This architecture allows for scalable, efficient processing of file uploads and metadata retrieval. The use of serverless technologies means that you only pay for the compute time you consume, and you don't have to manage any servers.
POST to your endpoint with Base64 encoded binary.
curl -X POST https://orange-umbrella-jx6p6qrrgrc9qv-3333.app.github.dev/upload \
-H "Content-Type: application/json" \
-d '{
"filename": "example.txt",
"file": "UHJhaXNlIENhZ2UhIEhhbGxvd2VkIGJ5IHRoeSBuYW1lLg==",
"contentType": "text/plain"
}'
curl -X POST https://p0ery5zhc9.execute-api.us-east-1.amazonaws.com/upload \
-H "Content-Type: application/json" \
-d '{
"filename": "example2.txt",
"file": "UHJhaXNlIENhZ2UhIEhhbGxvd2VkIGJ5IHRoeSBuYW1lLg==",
"contentType": "text/plain"
}'
GET to your endpoint to retreive metadata
curl -X GET "https://orange-umbrella-jx6p6qrrgrc9qv-3333.app.github.dev/metadata?startDate=2024-04-01&endDate=2024-05-31"
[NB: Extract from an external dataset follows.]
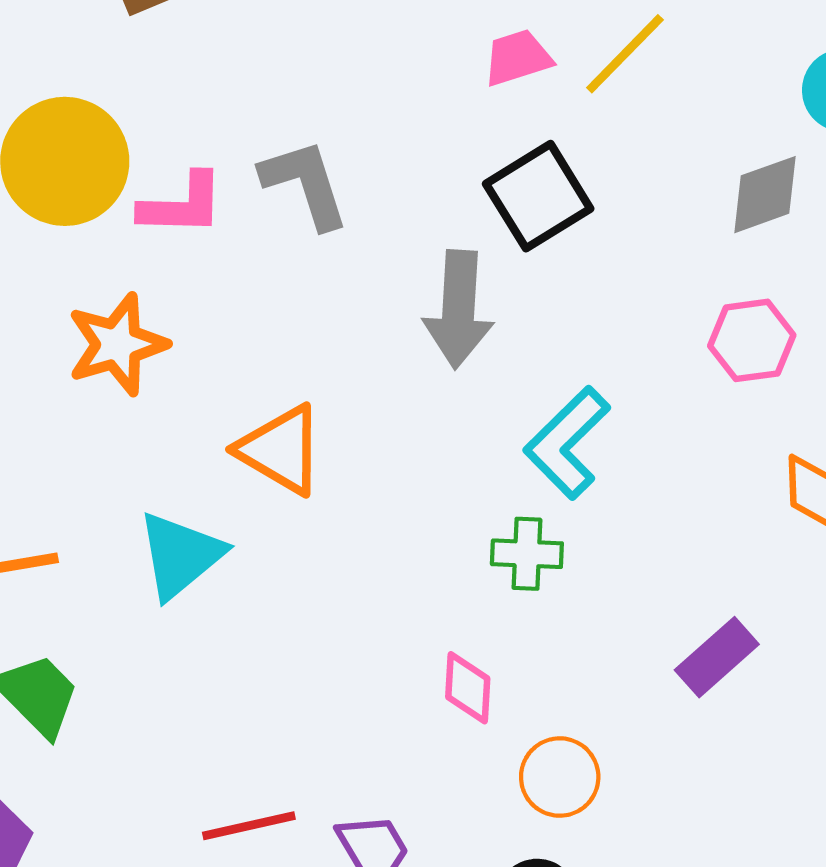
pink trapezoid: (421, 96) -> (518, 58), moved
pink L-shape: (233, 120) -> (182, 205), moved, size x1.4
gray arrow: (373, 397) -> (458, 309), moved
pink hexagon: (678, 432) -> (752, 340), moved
curl -X GET "https://p0ery5zhc9.execute-api.us-east-1.amazonaws.com/metadata?startDate=2024-04-01&endDate=2024-05-31"
Create a file called text.txt
and write some text in it. Convert this text file to Base64 with the following command:
$ base64 text.txt > text.txt.base64
For example, a text file containing "Praise Cage! Hallowed by thy name." becomes "UHJhaXNlIENhZ2UhIEhhbGxvd2VkIGJ5IHRoeSBuYW1lLg==" which can become the body of the POST request.
Terraform does not have a native way to package your source code. You can manually zip a file and point Terraform to it. The command to zip a file is $ zip upload.zip upload.mjs
.